# Work to complete
Please transcribe the data that follows exactly as given, leaving out every picture.

Transcribed page contents:
-- -- --
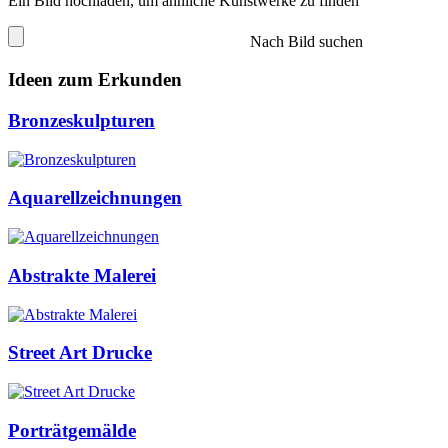
Ein Bild hochladen, um ähnliche Kunstwerke zu finden
Nach Bild suchen
Ideen zum Erkunden
Bronzeskulpturen
Aquarellzeichnungen
Abstrakte Malerei
Street Art Drucke
Porträtgemälde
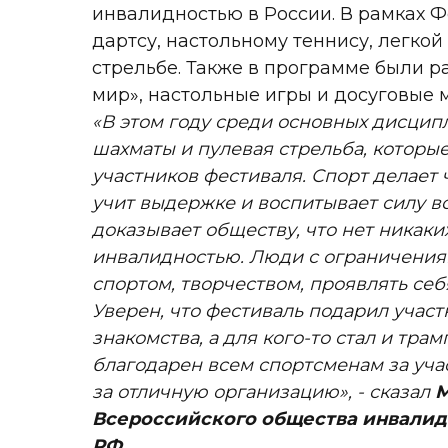
инвалидностью в России. В рамках 
дартсу, настольному теннису, легкой 
стрельбе. Также в программе были р
мир», настольные игры и досуговые 
«В этом году среди основных дисци
шахматы и пулевая стрельба, которы
участников фестиваля. Спорт делает
учит выдержке и воспитывает силу в
доказывает обществу, что нет никаки
инвалидностью. Люди с ограничения
спортом, творчеством, проявлять себ
Уверен, что фестиваль подарил учас
знакомства, а для кого-то стал и тр
благодарен всем спортсменам за учас
за отличную организацию», - сказал
М
Всероссийского общества инвалид
РФ.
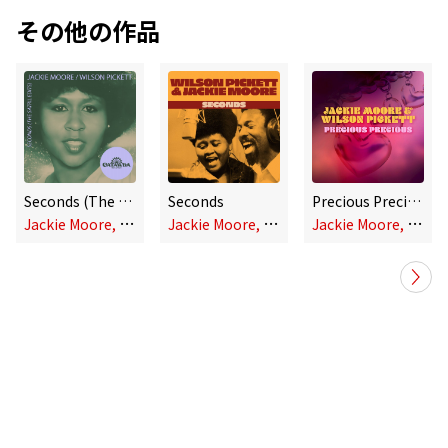
その他の作品
Seconds (The Satril Edits)
Seconds
Precious Precious (Single)
J
ackie Moore, Wilson Pickett
J
ackie Moore, Wilson Pickett
J
ackie Moore, Wilson Pickett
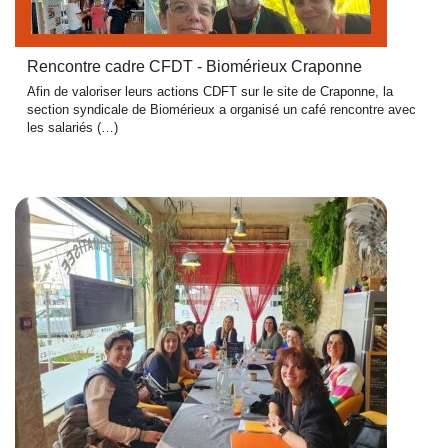
Rencontre cadre CFDT - Biomérieux Craponne
Afin de valoriser leurs actions CDFT sur le site de Craponne, la
section syndicale de Biomérieux a organisé un café rencontre avec
les salariés (…)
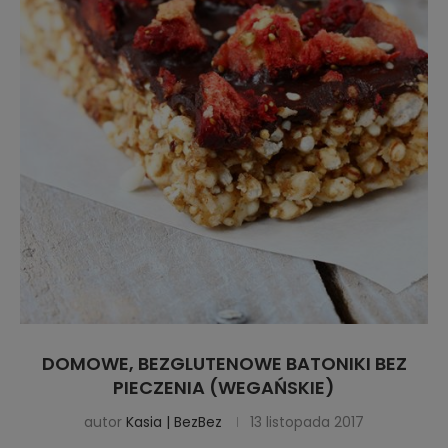
DOMOWE, BEZGLUTENOWE BATONIKI BEZ
PIECZENIA (WEGAŃSKIE)
autor
Kasia | BezBez
13 listopada 2017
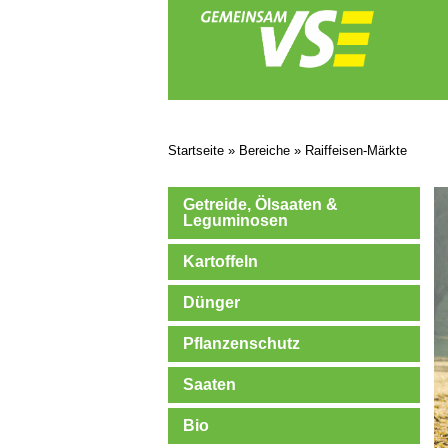
Startseite
»
Bereiche
»
Raiffeisen-Märkte
Getreide, Ölsaaten &
Leguminosen
Kartoffeln
Dünger
Pflanzenschutz
Saaten
Bio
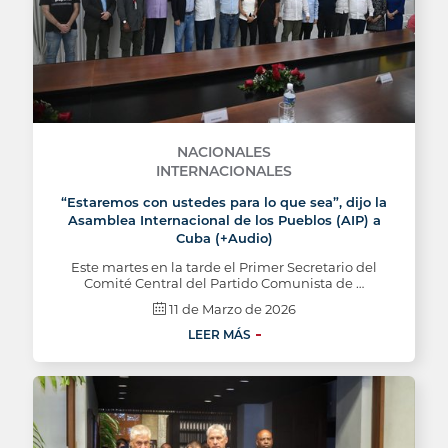
NACIONALES
INTERNACIONALES
“Estaremos con ustedes para lo que sea”, dijo la
Asamblea Internacional de los Pueblos (AIP) a
Cuba (+Audio)
Este martes en la tarde el Primer Secretario del
Comité Central del Partido Comunista de …
11 de Marzo de 2026
LEER MÁS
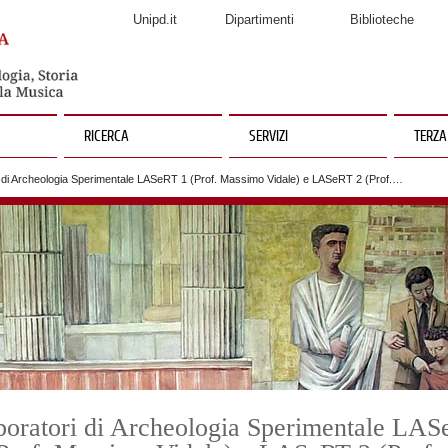
Unipd.it
Dipartimenti
Biblioteche
RICERCA
SERVIZI
TERZA
 di Archeologia Sperimentale LASeRT 1 (Prof. Massimo Vidale) e LASeRT 2 (Prof.…
boratori di Archeologia Sperimentale LA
-- -- --
# Result
Ein Bild hochladen, um ähnliche Kunstwerke zu finden
Nach Bild suchen
Ideen zum Erkunden
Bronzeskulpturen
Aquarellzeichnungen
Abstrakte Malerei
Street Art Drucke
Porträtgemälde
инвалидностью в России. В рамках 
дартсу, настольному теннису, легкой 
стрельбе. Также в программе были р
мир», настольные игры и досуговые 
«В этом году среди основных дисци
шахматы и пулевая стрельба, которы
участников фестиваля. Спорт делает
учит выдержке и воспитывает силу в
доказывает обществу, что нет никаки
инвалидностью. Люди с ограничения
спортом, творчеством, проявлять себ
Уверен, что фестиваль подарил учас
знакомства, а для кого-то стал и тр
благодарен всем спортсменам за учас
за отличную организацию», - сказал
М
Всероссийского общества инвалид
РФ.
その他の作品
Seconds (The Satril Edits)
Seconds
Precious Precious (Single)
J
ackie Moore, Wilson Pickett
J
ackie Moore, Wilson Pickett
J
ackie Moore, Wilson Pickett
Rencontre cadre CFDT - Biomérieux Craponne
Afin de valoriser leurs actions CDFT sur le site de Craponne, la
section syndicale de Biomérieux a organisé un café rencontre avec
les salariés (…)
DOMOWE, BEZGLUTENOWE BATONIKI BEZ
PIECZENIA (WEGAŃSKIE)
autor
Kasia | BezBez
13 listopada 2017
Startseite
»
Bereiche
»
Raiffeisen-Märkte
Getreide, Ölsaaten &
Leguminosen
Kartoffeln
Dünger
Pflanzenschutz
Saaten
Bio
NACIONALES
INTERNACIONALES
“Estaremos con ustedes para lo que sea”, dijo la
Asamblea Internacional de los Pueblos (AIP) a
Cuba (+Audio)
Este martes en la tarde el Primer Secretario del
Comité Central del Partido Comunista de …
11 de Marzo de 2026
LEER MÁS
Unipd.it
Dipartimenti
Biblioteche
RICERCA
SERVIZI
TERZA
 di Archeologia Sperimentale LASeRT 1 (Prof. Massimo Vidale) e LASeRT 2 (Prof.…
boratori di Archeologia Sperimentale LA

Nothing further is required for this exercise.